Comprenez-moi bien, je n'ai rien contre une certaine intégration européenne. Mais il y a mille façons de le faire. Malheureusement, dans cette époque-ci, lorsqu'on voit que dans tous les pays on engraisse l'actionnaire et on saigne le salarié, il est un peu illusoire de penser que la construction européenne ne puisse être autre chose que cela.

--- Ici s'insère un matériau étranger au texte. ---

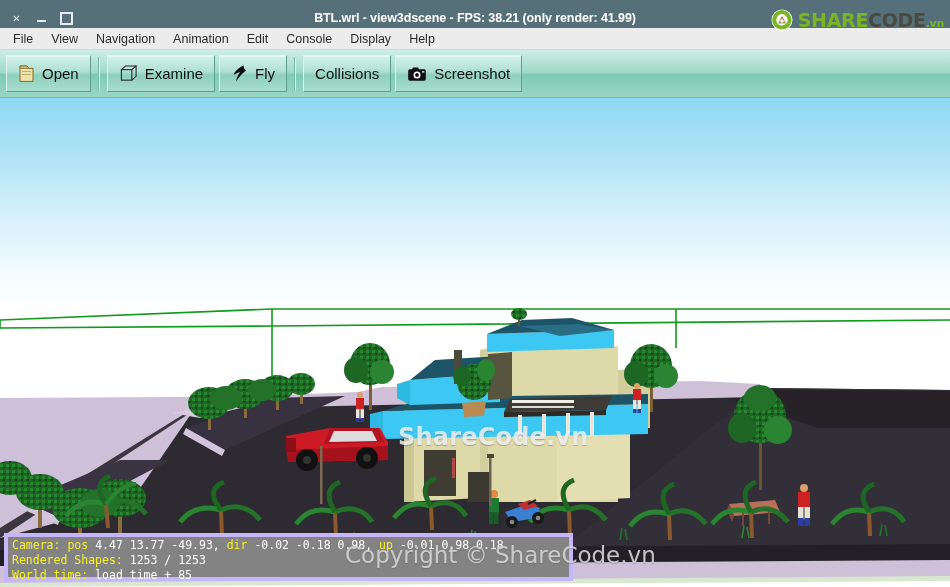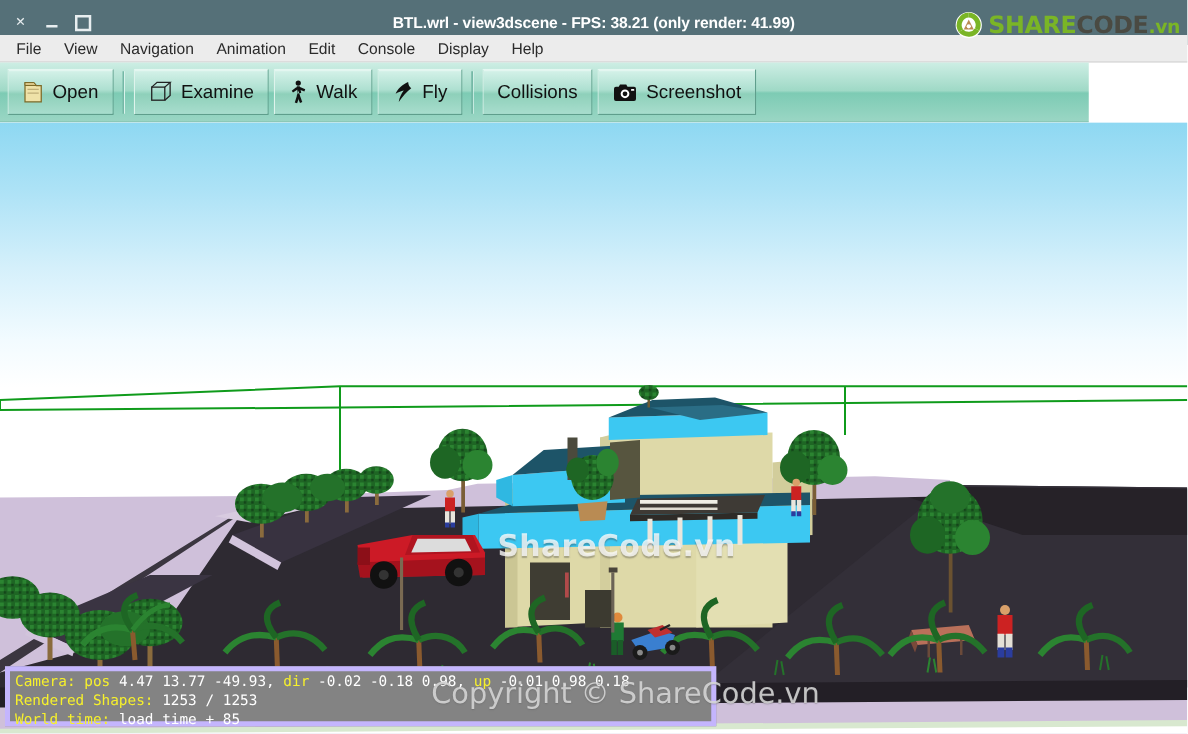--- a/index.html
+++ b/index.html
@@ -45,7 +45,7 @@
   .logo-text { font-size: 19px; font-weight: bold; letter-spacing: -0.3px; font-family: "DejaVu Sans", sans-serif; line-height: 1; }
   .logo-share { color: #7ab526; }
   .logo-code { color: #4a4a42; }
-  .logo-vn { color: #7ab526; font-size: 15px; }
+  .logo-vn { color: #7ab526; font-size: 11px; }
 
   
   .menubar {

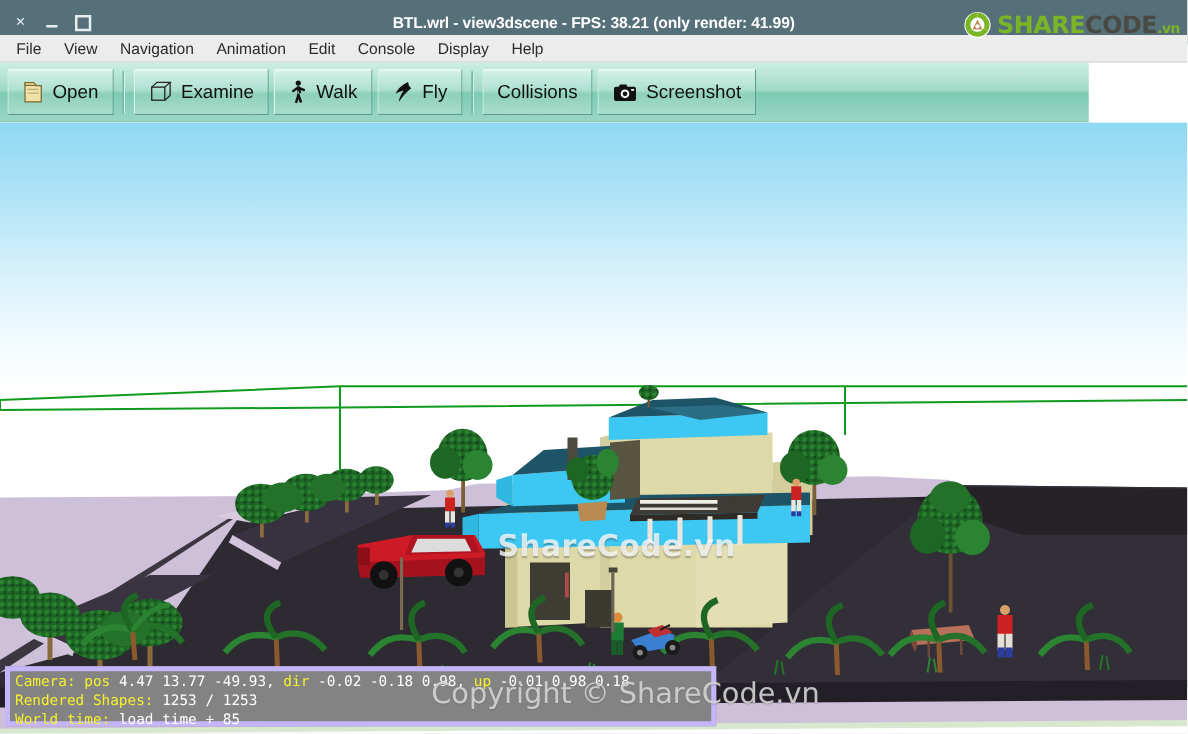--- a/index.html
+++ b/index.html
@@ -63,7 +63,7 @@
 
   
   .toolbar {
-    position: absolute; left: 0; top: 50px; width: 871px; height: 48px;
+    position: absolute; left: 0; top: 50px; width: 950px; height: 48px;
     background: linear-gradient(to bottom, #cdeee4 0%, #9fd9c6 48%, #7dcbb4 52%, #9ad6c4 100%);
     display: flex; align-items: center; padding: 0 12px 0 4px;
     border-bottom: 1px solid #6fb9a4;

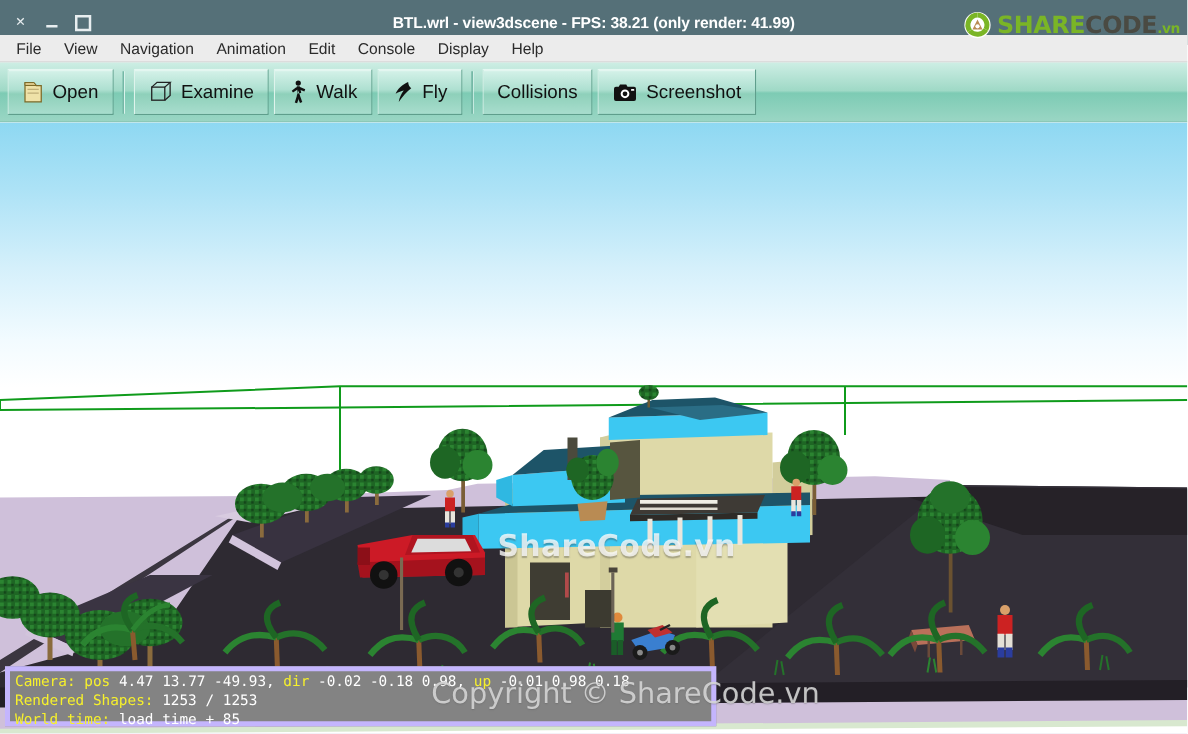--- a/index.html
+++ b/index.html
@@ -202,19 +202,6 @@
       <span class="tbtn-label">Examine</span>
     </div>
 
-    <div class="tbtn">
-      <svg class="icn" width="15" height="20" viewBox="0 0 15 20">
-        <g fill="#111">
-          <circle cx="7.6" cy="2.4" r="2.1"></circle>
-          <path d="M6.4 5 h2.4 l1.2 5.2 -1.6 0.5 -0.6 -2.4 -0.6 2.6 z"></path>
-          <path d="M7.2 10.4 l-2.4 7.6 1.9 0.5 2.1 -6.2 z"></path>
-          <path d="M8.2 10.4 l2.6 7.2 -1.8 0.7 -2.6 -6.1 z"></path>
-          <path d="M6.2 5.6 L2.4 8.6 l1 1.4 4 -2.6 z"></path>
-          <path d="M9.0 5.6 L13.2 7.4 l-0.7 1.7 -4.2 -1.6 z"></path>
-        </g>
-      </svg>
-      <span class="tbtn-label">Walk</span>
-    </div>
 
     <div class="tbtn">
       <svg class="icn" width="17" height="19" viewBox="0 0 17 19">

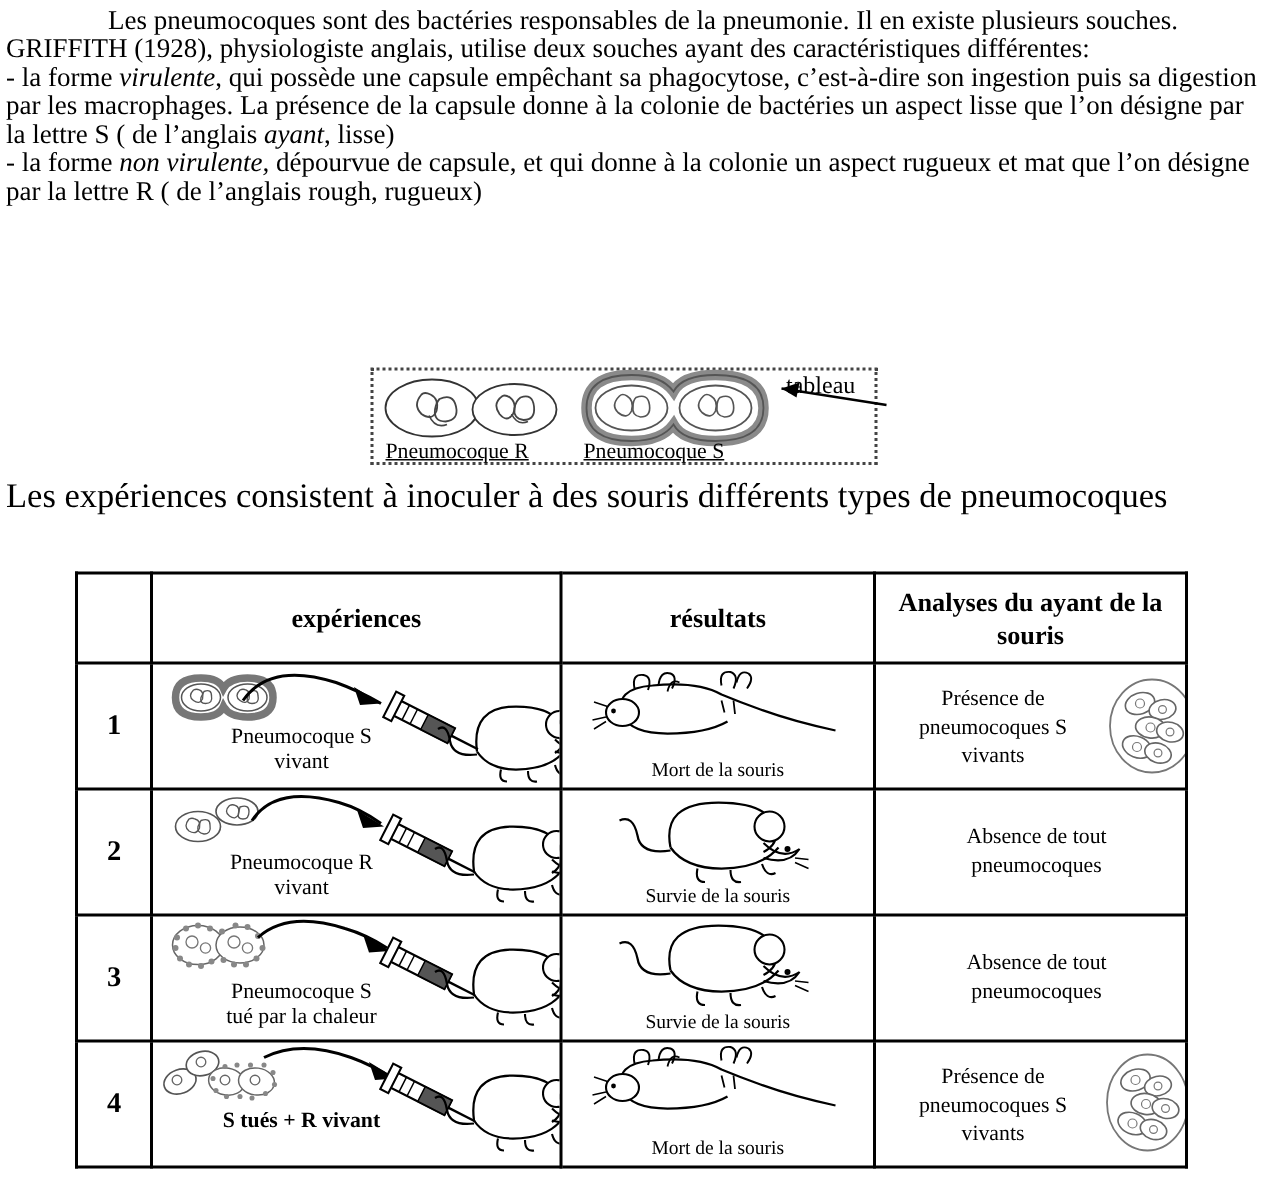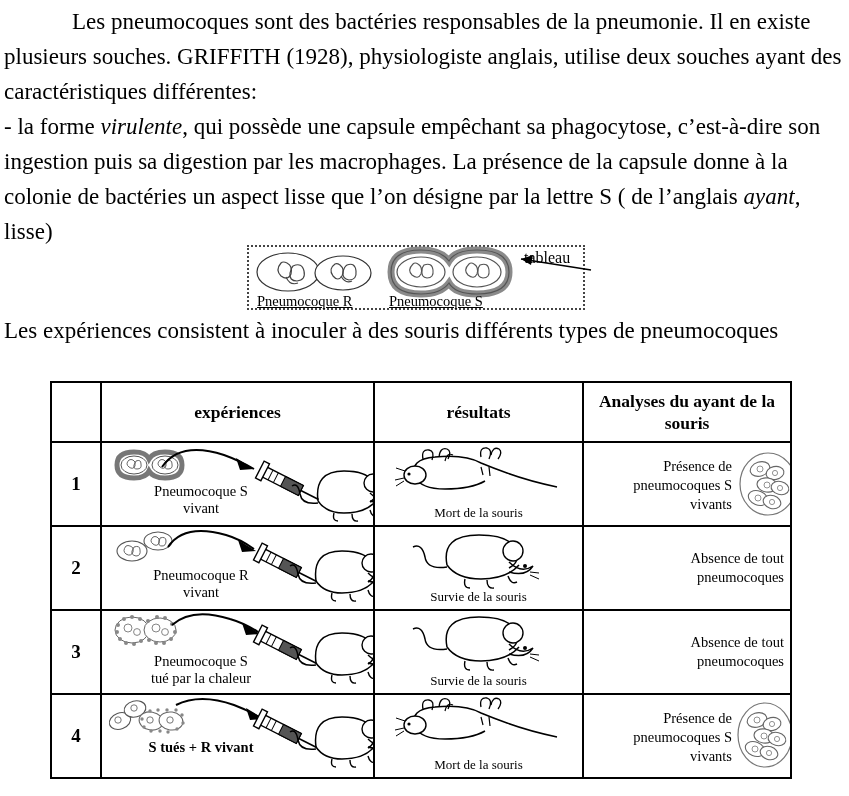--- a/index.html
+++ b/index.html
@@ -22,8 +22,8 @@
     left: 4px;
     top: 4px;
     width: 842px;
-    font-size: 23px;
-    line-height: 35px;
+    font-size: 18px;
+    line-height: 19px;
   }
   .prose p { margin: 0; }
   .p-indent { text-indent: 68px; }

Écrit par : Fufus | 11/07/2011

Tant de mots pour défendre une utopie mort-née et dont la simple réalité démontre son absurdité.
Je ne vous comprends pas Philippe, comment un homme que si veut autant cultivé que vous ne peut-il pas remettre en question tout ce qu'il a prêché auparavant face à l'évidence que cette mondialisation et ce projet d' union sont des échecs patents?
Quoiqu'il en soit, le citoyen, qu'il soit petit ou moyen, n'est plus dupe...

Écrit par : Bob | 13/07/2011

Pour répondre à la fois à Bob et à Linario (sur mon texte précédent), non la gouvernance mondiale n'est pas un échec. Depuis bientôt deux siècles, elle avance et progresse, et recule parfois, notamment dans les périodes de crise et de guerre qu'elle ne parvient pas à éviter, tant qu'elle n'est pas en place. Mais à chaque fois, elle revient plus fort, une fois dépassée la crise et les conflits qu'elle engendre. Parce qu'à chaque fois, la violence qui se déchaîne fait comprendre aux peuples qu'il vaut mieux s'unir et se concerter que se battre et s'ignorer.
Dans l'Utopie Urgente, dont j'ai commencé à rédiger les premiers mots il y a tout juste 10 ans, j'écrivais déjà que si elle ne se réalisait pas rapidement, il faudrait attendre l'issue de la 3ème conflagration mondiale pour y parvenir. Mais que de toute manière on y arriverait, si l'on voulait éviter la fin de la civilisation humaine.
Il semble malheureusement que les nuages noirs s'amoncellent et que l'humanité risque d'avoir du mal à éviter l'explosion. Ce n'est pas une raison pour se taire et renoncer. Chaque conflit fait avancer l'idée davantage et l'intégration est toujours plus forte.
Linario, vous devriez lire "Ravage" de Barjavel, écrit en 43. A l'époque dans les années 30-40 déjà, bien des intellectuels prônaient le retour à la terre. Les mêmes causes (la crise, tout ça...) produisent à priori les mêmes effets.
Enfin, mon cher Bob, avant de m'appeler "Philippe", il faudrait peut-être me dire qui vous êtes ? Question de politesse.